**EXCERPTED PASSAGE:**
== Segment start ==
Bump I played POKER last month ,sometimes until 7am in the morning which almost killed me but my Net profits was over $130,000 .Not for the weak hearts though as I paid a few games with $2000 buy in .I came in first for a very big game that paid $118,000 the game took 14 hours to finish.I lost one big hand getting pocket aces to triple twos but then hit 5 hot hands back to back and took chip leader position and held it for 3 hours to the end.I guess you can say this was my first real attempt to make the Pro status , i got a box of t-shirts that says I knocked out a pro player for my efforts as well which I will wear proudly.Down side I feel like **** , lost 7 pounds and got my sleep schedules all messed up.Definitely not something I can do full time.I did get an offer to go on a Online Poker Pro Team which means they give you a $xxx,xxx and a healthy travel budget for you to go play all the big games.It is not something I can do but I am honored to even get the invitation.


----------



## Plugging Along (Jan 3, 2011)

Wow... congratulations... will you be going to Disneyland!

Where is the 'bowing to your feet' icon... I'm really impressed

I got nervous on a $20 buy in with my friends...


----------



## marina628 (Dec 14, 2010)

Going to San Juan to catch a cruise on March 18  Disneyland I wish but think that may be next winter.
== Segment end ==
**GIVEN DATA:**
== Segment start ==
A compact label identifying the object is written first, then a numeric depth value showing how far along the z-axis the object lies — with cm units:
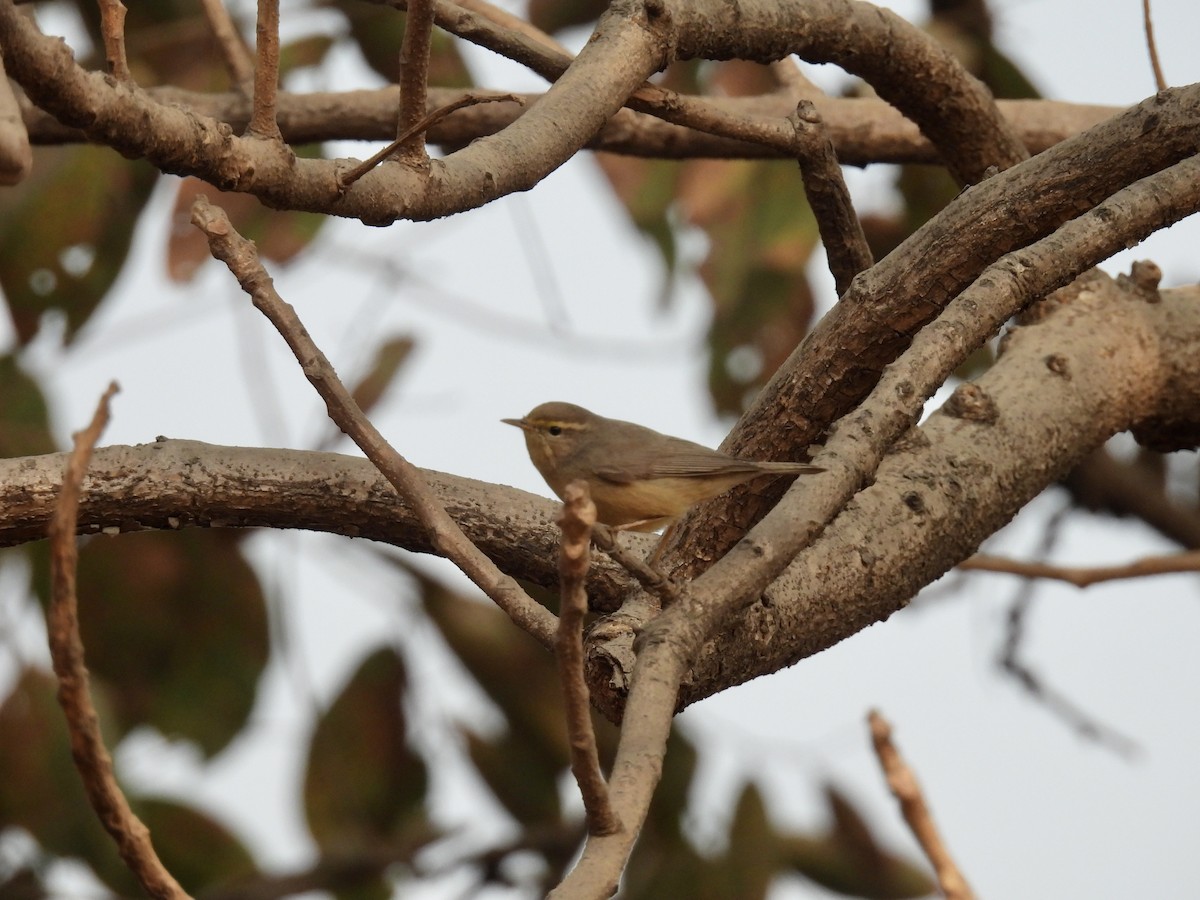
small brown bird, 559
== Segment end ==
**PROBLEM REQUIREMENTS:**
Edit the poker forum thread's passage that opens with the words "Wow... congratulations... will" and closes with "(Dec 14, 2010)" so that "nervous" becomes "jittery", and write out the revised passage in full.

**ANSWER SPACE:**
Wow... congratulations... will you be going to Disneyland!

Where is the 'bowing to your feet' icon... I'm really impressed

I got jittery on a $20 buy in with my friends...


----------



## marina628 (Dec 14, 2010)